Yeni tür koronavirüs salgınıyla birlikte kısa zamanda radikal değişimlerin gerçekleşebileceğini fark ettik. Peki bu farkındalık sistematik değişiklikleri de beraberinde getirecek mi? Almanya’nın önde gelen araştırmacılarından Maja Göpel, değişimin mümkün hatta zorunlu olduğunu söylüyor. Siyasi iktisat ve sürdürülebilirlik için yapılan değişimler ve bunlara ilişkin stratejiler üzerine çalışmalar yürüten Göpel ile korona sonrası geleceği konuştuk.
DW: Koronavirüs krizi değişim için de benzersiz bir fırsat kapısı araladı. Bu sürecin nasıl sonuçlanmasını isterdiniz?

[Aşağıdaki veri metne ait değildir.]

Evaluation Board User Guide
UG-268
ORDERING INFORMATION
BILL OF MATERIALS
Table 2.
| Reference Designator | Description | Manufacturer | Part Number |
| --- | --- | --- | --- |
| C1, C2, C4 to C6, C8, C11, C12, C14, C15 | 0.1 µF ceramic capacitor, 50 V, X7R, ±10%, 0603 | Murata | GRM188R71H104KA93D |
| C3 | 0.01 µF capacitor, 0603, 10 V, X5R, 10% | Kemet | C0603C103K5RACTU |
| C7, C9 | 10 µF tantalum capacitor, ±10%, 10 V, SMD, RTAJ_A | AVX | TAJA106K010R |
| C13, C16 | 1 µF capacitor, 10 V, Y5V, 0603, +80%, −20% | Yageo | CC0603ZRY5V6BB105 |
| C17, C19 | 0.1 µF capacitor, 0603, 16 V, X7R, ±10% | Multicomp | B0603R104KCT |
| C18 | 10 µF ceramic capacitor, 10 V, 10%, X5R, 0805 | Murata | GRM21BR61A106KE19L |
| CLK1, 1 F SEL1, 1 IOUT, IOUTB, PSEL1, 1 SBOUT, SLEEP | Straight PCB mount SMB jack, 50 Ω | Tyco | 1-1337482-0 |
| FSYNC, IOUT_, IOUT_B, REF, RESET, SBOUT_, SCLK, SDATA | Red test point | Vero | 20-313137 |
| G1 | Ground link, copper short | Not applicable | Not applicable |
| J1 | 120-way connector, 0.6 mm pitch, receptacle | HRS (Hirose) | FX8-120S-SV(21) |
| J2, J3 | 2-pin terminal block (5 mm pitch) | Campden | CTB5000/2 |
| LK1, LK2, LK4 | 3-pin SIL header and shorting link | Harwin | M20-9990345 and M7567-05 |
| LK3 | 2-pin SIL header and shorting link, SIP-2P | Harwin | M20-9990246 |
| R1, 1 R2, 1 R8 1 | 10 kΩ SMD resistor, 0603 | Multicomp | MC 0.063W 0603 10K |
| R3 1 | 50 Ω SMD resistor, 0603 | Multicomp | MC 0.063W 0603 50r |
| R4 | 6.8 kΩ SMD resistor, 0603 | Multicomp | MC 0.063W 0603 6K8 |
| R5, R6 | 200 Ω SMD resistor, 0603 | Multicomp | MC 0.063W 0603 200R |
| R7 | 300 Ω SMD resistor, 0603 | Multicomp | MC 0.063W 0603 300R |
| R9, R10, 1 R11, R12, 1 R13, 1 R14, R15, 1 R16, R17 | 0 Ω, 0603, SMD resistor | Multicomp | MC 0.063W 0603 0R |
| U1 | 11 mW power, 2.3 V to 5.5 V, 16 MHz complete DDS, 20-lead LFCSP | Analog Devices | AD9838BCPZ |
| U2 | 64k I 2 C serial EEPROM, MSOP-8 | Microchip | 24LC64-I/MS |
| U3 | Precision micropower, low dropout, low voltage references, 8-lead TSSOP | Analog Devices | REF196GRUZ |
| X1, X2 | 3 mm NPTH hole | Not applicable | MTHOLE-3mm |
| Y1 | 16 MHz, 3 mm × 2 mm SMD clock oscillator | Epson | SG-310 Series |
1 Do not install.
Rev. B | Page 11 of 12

Maya Göpel: Değer kavramını tekrar değerlendirdiğimizi görmek isterdim. Daha şimdiden koronanın bizim için gerçekten nelerin önemli olduğunu anlamamıza yardımcı olduğunu düşünüyorum: İyi ilişkiler, sağlığımız, güvenli bir şekilde yaşam alanı ve temel yiyecek ihtiyaçlarının sağlanması.
Bunlara ek olarak, bir şeyi neyin değerli yaptığı ve toplumsal değerlerin nasıl ölçüldüğü gibi konuları gözden geçirmemiz gerekiyor. Bence ekonomide kullanılan değer kavramını yeniden değerlendirmemiz için bir fırsat var. Şimdiye kadar sadece parasal değerleri baz alıp, niteliksel değerlere bakmamış olmamız, gerçekte olup bitenleri de göz ardı ettiğimiz anlamına geliyor.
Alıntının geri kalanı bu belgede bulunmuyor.